> _ASSIGNED TASK_
Copy out the text of the material word for word, starting at its very beginning and ending with the line that contains "Conditions d’abonnement", including that line.

> _Stored dataset entries_
---*---

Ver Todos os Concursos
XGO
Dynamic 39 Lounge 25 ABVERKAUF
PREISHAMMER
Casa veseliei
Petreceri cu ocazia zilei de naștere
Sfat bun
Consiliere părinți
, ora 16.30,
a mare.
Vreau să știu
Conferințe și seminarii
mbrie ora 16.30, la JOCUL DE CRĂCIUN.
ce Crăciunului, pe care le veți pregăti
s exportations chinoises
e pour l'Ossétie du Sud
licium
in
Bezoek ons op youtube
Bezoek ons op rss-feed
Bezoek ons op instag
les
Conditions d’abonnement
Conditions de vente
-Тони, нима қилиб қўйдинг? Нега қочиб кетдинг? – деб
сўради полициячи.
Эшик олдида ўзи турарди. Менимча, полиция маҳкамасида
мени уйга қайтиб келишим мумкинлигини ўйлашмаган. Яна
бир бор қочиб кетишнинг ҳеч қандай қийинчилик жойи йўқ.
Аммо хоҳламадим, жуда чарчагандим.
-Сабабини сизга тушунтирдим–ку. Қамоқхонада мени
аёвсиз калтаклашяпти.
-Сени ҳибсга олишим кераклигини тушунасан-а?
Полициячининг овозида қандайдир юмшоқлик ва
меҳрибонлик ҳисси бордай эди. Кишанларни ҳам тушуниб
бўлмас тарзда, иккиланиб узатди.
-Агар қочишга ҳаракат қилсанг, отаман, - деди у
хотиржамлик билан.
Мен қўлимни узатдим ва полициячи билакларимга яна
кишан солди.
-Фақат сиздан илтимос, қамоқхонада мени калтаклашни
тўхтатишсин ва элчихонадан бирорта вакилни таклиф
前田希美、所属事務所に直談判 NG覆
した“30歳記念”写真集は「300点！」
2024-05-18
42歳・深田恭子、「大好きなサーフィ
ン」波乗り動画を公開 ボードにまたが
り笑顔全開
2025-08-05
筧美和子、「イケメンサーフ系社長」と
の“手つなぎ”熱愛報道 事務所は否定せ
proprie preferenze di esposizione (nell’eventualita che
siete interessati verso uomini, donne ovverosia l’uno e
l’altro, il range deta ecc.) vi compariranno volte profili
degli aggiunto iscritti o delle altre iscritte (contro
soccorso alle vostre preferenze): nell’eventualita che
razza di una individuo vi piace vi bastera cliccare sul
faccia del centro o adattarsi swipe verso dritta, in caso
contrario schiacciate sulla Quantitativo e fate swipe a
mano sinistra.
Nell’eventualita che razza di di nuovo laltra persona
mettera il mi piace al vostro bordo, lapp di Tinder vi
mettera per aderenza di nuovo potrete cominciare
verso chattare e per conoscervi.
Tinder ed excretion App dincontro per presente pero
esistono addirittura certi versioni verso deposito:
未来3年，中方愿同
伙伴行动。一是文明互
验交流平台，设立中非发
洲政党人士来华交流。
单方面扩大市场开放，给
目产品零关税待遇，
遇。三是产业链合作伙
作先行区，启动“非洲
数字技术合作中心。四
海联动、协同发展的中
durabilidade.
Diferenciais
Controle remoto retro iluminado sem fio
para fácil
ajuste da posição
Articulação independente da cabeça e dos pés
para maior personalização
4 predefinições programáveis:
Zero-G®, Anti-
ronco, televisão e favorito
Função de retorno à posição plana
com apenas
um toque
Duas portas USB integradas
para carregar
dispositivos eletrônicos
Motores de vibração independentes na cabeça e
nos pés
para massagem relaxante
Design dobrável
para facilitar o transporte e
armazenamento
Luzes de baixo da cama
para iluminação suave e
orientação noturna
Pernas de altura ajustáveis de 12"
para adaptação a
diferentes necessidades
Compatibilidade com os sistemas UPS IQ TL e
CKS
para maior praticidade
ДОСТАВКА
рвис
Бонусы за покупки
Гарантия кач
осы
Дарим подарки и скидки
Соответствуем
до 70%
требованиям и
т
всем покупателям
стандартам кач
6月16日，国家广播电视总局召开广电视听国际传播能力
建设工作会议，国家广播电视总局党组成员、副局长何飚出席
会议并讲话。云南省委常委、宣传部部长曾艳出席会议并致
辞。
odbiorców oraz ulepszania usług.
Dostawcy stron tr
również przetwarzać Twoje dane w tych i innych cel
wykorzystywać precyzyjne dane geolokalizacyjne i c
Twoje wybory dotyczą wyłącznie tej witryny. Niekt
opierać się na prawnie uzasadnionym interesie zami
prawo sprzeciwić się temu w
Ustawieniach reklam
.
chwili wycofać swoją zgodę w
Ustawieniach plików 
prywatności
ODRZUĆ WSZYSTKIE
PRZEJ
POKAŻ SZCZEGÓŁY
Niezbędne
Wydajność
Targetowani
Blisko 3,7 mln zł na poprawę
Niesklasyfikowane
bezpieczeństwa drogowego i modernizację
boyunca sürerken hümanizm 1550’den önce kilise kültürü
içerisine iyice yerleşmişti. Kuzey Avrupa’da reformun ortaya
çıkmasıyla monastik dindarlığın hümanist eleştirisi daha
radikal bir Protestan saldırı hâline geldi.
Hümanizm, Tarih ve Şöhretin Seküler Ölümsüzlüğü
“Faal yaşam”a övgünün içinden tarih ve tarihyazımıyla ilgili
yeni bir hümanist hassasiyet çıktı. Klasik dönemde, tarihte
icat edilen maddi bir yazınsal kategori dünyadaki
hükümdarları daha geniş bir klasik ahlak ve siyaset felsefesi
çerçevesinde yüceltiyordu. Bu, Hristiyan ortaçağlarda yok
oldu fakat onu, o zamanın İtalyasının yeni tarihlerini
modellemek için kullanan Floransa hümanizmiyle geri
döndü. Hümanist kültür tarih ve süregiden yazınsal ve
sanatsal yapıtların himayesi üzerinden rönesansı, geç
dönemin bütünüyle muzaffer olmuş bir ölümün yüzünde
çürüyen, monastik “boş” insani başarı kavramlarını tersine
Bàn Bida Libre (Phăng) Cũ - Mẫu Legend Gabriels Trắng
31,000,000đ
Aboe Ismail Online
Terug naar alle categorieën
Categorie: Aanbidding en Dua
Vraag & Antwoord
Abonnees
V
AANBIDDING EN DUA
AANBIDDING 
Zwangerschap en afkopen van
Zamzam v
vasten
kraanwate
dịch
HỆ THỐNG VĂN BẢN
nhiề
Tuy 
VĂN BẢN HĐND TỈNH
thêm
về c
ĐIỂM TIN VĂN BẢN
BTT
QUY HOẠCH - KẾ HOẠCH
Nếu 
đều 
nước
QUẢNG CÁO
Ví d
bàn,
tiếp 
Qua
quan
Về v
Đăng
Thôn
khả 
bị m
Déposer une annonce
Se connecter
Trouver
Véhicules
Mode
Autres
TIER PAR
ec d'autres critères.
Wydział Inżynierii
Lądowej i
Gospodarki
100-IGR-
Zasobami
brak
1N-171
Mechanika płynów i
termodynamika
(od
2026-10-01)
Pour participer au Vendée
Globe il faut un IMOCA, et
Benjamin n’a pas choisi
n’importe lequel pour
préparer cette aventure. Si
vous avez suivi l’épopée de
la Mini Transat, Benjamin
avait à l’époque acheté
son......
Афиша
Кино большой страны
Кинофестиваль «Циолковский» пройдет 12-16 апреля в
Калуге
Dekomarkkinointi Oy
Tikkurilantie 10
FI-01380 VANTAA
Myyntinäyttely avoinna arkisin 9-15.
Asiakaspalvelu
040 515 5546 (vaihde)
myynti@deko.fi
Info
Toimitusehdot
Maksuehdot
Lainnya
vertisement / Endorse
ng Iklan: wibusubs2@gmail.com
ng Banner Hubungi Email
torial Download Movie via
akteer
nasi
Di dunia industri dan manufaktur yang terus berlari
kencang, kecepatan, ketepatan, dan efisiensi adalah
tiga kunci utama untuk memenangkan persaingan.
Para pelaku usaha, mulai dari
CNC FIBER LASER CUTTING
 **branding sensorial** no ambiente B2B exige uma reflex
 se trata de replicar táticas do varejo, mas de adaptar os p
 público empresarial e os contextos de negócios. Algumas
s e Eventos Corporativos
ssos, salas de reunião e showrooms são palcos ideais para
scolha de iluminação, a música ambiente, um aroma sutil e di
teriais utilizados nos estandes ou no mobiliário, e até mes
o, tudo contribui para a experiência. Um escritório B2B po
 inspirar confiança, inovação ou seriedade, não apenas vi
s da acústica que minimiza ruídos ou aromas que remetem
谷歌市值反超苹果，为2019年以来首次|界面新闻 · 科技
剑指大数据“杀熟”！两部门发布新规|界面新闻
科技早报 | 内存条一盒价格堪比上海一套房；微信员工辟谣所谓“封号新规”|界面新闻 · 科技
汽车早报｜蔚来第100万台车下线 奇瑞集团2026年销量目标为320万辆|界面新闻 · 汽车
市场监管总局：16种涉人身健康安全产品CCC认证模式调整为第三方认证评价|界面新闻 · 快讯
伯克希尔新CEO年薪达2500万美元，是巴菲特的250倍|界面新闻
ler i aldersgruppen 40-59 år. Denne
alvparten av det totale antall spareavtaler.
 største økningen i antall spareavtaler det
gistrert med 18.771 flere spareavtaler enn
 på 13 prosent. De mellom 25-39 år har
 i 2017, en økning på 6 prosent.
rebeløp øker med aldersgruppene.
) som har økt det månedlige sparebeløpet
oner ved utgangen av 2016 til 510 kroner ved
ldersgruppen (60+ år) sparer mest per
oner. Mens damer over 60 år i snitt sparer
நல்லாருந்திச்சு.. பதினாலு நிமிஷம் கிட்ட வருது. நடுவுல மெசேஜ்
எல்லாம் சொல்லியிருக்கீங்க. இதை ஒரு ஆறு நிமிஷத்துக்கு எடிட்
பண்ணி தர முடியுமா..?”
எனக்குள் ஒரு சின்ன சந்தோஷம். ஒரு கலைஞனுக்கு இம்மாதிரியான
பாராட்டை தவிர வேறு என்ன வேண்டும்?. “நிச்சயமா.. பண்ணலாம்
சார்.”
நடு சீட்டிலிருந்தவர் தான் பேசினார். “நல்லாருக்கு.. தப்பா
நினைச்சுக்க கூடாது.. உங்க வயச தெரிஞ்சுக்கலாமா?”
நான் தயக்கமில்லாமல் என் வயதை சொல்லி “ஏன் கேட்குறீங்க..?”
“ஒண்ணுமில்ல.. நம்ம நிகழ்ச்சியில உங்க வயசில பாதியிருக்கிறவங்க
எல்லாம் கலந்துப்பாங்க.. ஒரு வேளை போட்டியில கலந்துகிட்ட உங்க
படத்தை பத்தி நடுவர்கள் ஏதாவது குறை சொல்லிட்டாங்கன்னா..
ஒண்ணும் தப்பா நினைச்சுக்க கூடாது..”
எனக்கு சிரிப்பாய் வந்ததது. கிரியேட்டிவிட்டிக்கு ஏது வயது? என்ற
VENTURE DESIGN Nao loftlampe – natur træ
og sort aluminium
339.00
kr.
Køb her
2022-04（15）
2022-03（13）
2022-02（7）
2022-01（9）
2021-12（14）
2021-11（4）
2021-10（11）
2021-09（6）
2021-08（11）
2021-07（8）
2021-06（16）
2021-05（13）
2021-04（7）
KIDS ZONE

---*---

> _EXPECTED OUTPUT_
Ver Todos os Concursos
XGO
Dynamic 39 Lounge 25 ABVERKAUF
PREISHAMMER
Casa veseliei
Petreceri cu ocazia zilei de naștere
Sfat bun
Consiliere părinți
, ora 16.30,
a mare.
Vreau să știu
Conferințe și seminarii
mbrie ora 16.30, la JOCUL DE CRĂCIUN.
ce Crăciunului, pe care le veți pregăti
s exportations chinoises
e pour l'Ossétie du Sud
licium
in
Bezoek ons op youtube
Bezoek ons op rss-feed
Bezoek ons op instag
les
Conditions d’abonnement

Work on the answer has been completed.